E’ di ieri la notizia che ancora una volta la Cisl di Latina è stata lungimirante nel proporre percorsi concreti relativi alle terapie monoclonali, una cura efficace che già da mesi è una realtà produttiva sul territorio. In un sistema ed un periodo storico dove tutti si sentono in diritto di esprimere soltanto pareri, la Cisl di Latina già un anno fa, in tempi non sospetti, elaborava un pensiero critico sull’opportunità di utilizzare le cure monoclonali sul territorio, perché era inaccettabile che la comunità non potesse avere l’accesso al farmaco. Produzione che vede in prima linea gli eccellenti poli industriali chimico- farmaceutici, fiore al’occhiello nella realizzazione di farmaci in Italia; Latina infatti rappresenta il primo polo farmaceutico in Europa per esportazione.

Ora i cittadini del Lazio possono richiedere gli anticorpi monoclonali, chiamando il numero verde regionale 800.118800 per coloro che hanno più di 65 anni ed a cui è stata appena riscontrata la positività aò Covid-19. Roberto Cecere – Segretario Generale Cisl Latina:” Finalmente un passo importante che permette alla comunità di avere un’arma in più per contrastare la pandemia da Covid-19. Il nostro pensiero fin dai primi tempi andava nella direzione di utilizzare questa cura per i malati di Covid-19, la vera svolta sarebbe quella di far produrre alla nostre eccellenze i vaccini attualmente sul mercato. Le nostre proposte non sono il frutto di banali pareri ma provengono dalla capacità di ascoltare il territorio e di condividerle con tutti i protagonisti del settore”.
───
* **ESERCIZI**:
1. Trascrivi fedelmente il brano del testo sulle cure monoclonali a Latina, partendo da "E’ di ieri la" e arrivando fino a "Europa per esportazione.".
2. Scrivi il seguito del testo sulle cure monoclonali a Latina, cominciando subito dopo la sua ultima frase.
───
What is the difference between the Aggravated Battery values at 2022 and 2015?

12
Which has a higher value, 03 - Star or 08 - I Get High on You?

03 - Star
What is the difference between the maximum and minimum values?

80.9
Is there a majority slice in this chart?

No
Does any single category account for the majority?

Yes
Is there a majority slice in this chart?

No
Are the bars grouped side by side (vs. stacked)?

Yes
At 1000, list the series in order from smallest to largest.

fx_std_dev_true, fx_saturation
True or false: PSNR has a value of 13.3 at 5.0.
───
* **SOLUZIONI**:
1.
E’ di ieri la notizia che ancora una volta la Cisl di Latina è stata lungimirante nel proporre percorsi concreti relativi alle terapie monoclonali, una cura efficace che già da mesi è una realtà produttiva sul territorio. In un sistema ed un periodo storico dove tutti si sentono in diritto di esprimere soltanto pareri, la Cisl di Latina già un anno fa, in tempi non sospetti, elaborava un pensiero critico sull’opportunità di utilizzare le cure monoclonali sul territorio, perché era inaccettabile che la comunità non potesse avere l’accesso al farmaco. Produzione che vede in prima linea gli eccellenti poli industriali chimico- farmaceutici, fiore al’occhiello nella realizzazione di farmaci in Italia; Latina infatti rappresenta il primo polo farmaceutico in Europa per esportazione.

2.
Roberto Cecere – Segretario Generale Cisl Latina

La cura prevede uno screening preventivo del paziente per verificare l’idoneità alla somministrazione degli anticorpi monoclonali, presso uno dei 15 centri o a domicilio secondo le indicazione cliniche. Cecere:” Purtroppo siamo entrati nella quarta “ondata” ed altri paesi Europei già in queste ore hanno ripristinato le misure restrittive. Il sistema Italia non può permettersi di ritornare in lockdown per non aggravare la situazione economica già ampiamente compromessa. E’ pacifico che la battaglia deve essere affrontata da tutti e dobbiamo far comprendere anche a chi non ritiene utile proteggersi con delle cure vaccinali, che questa scelta mette a repentaglio una intera comunità, quindi prima di tutto il vaccino. La tecnologia del terzo millennio ci offre una grande opportunità di migliorare le nostre
condizioni e soprattutto di affrontare le grandi sfide legate alla salute pubblica. Sarebbe poco intelligente non approfittare del progresso della medicina, cosa che le generazioni passate purtroppo non hanno potuto usufruire”.